The temple and applications of its type illustrate an interesting symmetry. Using the Virtual Reality as part of a human and humane learning process is a thoroughly modern techné. And yet, we are using VR to simulate a temple, which is the technology for an ancient techné', so that students can study it as the ancients did. We do this to understand the deeper truths about ourselves that motivate us. In this way the ancient and modern contain each other perfectly.
Future Challenges
The great challenge facing VR authors is to provide the conditions whereby users have experiences which are both intellectually and emotionally engaging. In terms of choosing the themes or topics for the application, this is much the same challenge faced by authors in other media. How to bring to the audience something that is both new, but recognizable in human terms and make it something they can care about. For example, a good fiction writer can make a story come alive by presenting a dilemma that is all too familiar in human condition (e.g. Romeo and Juliet). The VR author can do much the same. The difference being that the users themselves can be the characters in the drama.
Furthermore, users should learn something in the VR that they can use in real life. Educators call this learning transfer ( Bloom, 1956 ) and it is the ultimate test of the usefulness for any educational activity.

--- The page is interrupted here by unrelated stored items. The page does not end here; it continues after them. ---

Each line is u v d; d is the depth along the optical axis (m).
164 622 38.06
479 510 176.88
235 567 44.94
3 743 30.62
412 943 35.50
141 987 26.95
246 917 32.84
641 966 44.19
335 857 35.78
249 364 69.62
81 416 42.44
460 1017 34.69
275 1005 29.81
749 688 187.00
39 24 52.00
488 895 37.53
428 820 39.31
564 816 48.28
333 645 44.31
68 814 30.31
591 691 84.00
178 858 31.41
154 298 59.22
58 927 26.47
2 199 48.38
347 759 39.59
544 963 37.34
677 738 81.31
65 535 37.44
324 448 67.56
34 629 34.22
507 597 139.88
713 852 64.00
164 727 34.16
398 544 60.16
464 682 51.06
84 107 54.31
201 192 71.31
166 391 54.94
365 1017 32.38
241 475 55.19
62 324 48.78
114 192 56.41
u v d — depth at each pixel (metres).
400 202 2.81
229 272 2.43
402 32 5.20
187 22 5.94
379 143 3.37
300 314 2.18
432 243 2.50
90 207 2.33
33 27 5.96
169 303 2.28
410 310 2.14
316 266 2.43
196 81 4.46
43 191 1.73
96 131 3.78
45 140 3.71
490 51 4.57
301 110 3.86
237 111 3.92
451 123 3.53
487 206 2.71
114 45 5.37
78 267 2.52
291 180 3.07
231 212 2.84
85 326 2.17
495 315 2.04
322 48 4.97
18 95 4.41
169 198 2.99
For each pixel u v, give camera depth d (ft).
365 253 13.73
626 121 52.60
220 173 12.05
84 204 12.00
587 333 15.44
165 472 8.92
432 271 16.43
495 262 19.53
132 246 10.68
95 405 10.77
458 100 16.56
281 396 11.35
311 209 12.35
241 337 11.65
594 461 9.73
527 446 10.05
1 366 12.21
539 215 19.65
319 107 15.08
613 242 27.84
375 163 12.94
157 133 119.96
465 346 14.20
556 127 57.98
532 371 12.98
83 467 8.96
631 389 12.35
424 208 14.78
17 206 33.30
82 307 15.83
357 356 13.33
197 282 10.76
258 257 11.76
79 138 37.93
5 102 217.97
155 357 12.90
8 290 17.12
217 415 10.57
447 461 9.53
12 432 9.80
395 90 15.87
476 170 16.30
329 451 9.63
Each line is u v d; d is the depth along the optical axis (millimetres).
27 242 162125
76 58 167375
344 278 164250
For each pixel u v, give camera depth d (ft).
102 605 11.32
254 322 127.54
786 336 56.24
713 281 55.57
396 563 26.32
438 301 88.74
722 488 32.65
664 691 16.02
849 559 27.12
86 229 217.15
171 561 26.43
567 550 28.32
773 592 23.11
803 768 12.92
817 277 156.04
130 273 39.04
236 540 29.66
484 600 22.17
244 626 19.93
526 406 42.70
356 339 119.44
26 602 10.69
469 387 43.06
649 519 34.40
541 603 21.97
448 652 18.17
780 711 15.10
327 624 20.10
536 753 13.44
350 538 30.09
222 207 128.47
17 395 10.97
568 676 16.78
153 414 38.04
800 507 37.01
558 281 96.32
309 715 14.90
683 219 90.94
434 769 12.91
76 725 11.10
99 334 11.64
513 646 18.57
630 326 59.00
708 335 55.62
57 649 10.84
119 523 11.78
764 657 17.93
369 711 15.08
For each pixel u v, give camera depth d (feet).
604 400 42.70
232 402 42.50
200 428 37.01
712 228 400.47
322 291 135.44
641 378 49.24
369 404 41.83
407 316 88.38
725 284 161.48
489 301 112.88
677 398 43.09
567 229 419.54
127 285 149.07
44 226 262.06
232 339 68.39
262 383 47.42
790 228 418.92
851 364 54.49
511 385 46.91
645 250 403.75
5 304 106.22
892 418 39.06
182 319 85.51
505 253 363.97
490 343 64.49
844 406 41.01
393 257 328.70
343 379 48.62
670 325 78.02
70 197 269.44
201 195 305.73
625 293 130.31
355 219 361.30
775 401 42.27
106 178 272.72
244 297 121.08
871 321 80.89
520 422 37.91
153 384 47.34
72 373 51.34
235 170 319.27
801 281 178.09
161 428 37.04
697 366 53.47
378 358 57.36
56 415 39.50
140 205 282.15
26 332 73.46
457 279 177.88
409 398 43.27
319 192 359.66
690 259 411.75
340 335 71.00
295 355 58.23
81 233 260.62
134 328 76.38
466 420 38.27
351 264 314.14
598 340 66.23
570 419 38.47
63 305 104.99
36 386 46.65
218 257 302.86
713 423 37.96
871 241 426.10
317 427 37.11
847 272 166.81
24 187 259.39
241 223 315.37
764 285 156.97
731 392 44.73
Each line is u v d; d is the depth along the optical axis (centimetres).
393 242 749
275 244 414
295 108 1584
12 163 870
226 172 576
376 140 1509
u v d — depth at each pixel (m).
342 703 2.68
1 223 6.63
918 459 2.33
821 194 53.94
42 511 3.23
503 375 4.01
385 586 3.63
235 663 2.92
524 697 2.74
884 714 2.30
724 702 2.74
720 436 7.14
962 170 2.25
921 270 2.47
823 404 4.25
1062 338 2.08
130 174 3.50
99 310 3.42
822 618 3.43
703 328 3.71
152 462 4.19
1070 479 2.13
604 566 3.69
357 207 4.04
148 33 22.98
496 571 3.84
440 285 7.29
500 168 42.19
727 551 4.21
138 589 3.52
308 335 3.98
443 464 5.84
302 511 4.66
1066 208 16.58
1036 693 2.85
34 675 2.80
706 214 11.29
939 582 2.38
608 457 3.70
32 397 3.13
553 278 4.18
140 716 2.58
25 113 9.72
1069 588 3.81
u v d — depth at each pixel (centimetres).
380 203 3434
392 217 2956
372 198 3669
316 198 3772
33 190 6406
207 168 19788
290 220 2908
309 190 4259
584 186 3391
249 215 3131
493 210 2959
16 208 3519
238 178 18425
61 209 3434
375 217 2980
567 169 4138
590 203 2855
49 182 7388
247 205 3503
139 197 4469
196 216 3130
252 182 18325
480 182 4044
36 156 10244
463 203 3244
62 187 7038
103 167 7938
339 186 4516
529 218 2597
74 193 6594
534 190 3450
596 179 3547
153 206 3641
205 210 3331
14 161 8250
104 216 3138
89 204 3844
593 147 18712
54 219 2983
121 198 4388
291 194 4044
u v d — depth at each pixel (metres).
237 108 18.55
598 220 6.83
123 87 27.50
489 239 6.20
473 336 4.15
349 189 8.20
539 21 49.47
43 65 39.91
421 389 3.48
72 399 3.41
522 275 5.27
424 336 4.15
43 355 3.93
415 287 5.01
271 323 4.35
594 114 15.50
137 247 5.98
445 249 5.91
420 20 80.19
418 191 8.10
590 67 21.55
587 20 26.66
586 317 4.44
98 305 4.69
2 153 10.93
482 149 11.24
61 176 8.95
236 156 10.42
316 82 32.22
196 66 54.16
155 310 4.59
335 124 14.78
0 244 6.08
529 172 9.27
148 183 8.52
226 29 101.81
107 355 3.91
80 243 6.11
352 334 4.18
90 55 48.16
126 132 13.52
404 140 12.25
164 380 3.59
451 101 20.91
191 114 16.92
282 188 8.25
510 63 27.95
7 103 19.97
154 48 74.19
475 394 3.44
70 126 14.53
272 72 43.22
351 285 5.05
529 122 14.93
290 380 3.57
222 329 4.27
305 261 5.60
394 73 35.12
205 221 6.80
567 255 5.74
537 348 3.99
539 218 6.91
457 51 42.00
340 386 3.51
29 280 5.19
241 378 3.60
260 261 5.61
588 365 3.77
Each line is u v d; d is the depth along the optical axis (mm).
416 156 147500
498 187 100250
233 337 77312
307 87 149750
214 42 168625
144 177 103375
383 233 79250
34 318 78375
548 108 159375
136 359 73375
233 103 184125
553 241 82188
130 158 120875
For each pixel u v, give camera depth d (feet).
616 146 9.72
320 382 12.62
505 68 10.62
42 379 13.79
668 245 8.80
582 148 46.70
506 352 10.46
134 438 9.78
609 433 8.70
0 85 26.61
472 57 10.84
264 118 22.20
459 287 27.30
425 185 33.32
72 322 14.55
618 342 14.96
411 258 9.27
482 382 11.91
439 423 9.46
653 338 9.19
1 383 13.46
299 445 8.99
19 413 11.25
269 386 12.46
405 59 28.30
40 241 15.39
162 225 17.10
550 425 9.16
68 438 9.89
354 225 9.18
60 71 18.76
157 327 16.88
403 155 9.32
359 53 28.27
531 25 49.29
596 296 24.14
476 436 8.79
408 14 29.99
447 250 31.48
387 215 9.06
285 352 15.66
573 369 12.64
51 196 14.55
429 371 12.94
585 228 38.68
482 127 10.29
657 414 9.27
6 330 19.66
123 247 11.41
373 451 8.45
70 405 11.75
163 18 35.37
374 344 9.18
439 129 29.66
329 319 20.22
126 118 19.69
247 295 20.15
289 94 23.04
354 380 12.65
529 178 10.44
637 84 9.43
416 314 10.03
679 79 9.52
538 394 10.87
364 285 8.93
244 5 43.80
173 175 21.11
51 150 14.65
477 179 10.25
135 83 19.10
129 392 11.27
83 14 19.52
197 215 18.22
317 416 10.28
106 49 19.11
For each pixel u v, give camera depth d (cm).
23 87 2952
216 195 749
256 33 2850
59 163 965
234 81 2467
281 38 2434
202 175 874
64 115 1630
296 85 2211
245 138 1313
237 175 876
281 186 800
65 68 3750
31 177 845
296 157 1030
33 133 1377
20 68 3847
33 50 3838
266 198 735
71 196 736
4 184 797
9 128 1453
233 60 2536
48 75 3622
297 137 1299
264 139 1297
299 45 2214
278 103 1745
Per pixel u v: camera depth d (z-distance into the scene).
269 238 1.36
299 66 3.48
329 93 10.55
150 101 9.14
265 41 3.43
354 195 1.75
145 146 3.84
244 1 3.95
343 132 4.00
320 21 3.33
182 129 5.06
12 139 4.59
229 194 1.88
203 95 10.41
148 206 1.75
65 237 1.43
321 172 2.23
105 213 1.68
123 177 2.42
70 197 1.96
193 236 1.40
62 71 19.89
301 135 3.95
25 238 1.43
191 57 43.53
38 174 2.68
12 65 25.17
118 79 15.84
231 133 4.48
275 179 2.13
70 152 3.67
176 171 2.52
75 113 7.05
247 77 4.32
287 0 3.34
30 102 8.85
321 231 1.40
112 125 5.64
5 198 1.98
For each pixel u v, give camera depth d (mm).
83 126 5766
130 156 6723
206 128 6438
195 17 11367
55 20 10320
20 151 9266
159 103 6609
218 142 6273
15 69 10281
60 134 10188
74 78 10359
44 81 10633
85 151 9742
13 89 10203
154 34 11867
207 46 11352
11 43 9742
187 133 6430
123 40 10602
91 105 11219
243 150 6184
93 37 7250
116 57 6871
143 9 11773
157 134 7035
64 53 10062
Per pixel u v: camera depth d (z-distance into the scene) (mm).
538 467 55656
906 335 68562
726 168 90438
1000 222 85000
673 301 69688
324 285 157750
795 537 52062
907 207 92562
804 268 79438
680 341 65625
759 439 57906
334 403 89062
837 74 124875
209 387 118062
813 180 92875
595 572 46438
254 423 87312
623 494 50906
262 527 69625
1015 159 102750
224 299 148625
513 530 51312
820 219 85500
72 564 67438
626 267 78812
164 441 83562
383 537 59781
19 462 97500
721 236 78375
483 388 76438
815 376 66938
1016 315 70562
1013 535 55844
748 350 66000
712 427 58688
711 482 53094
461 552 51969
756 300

The student could learn something impersonal (e.g. how to fly a jet), or social (e.g. how to get along with the other users), or explore a potential aspect of their own personal identity. This last point is very important and often overlooked; a critical part of personal growth is playtesting personal responses to external stimuli. Virtual reality can potentially afford children and adults a safe place to have experiences that would not otherwise be possible or practical.
This leads us to the question of whether and how computer technology, often inhumane and inorganic, can support comfortable and naturalistic interactions for people, between each other and this brave new world around them. VR provides an opportunity for this, but as with other media, it can be trivialized and made to carry empty messages, or, it can be a new way to meaningfully broaden the human experience. Perhaps it would be better to think of VR as providing a virtual space with unique properties into which we, the real people, can extend our lives and society--not to replace the real world but to enlarge it and discover it anew.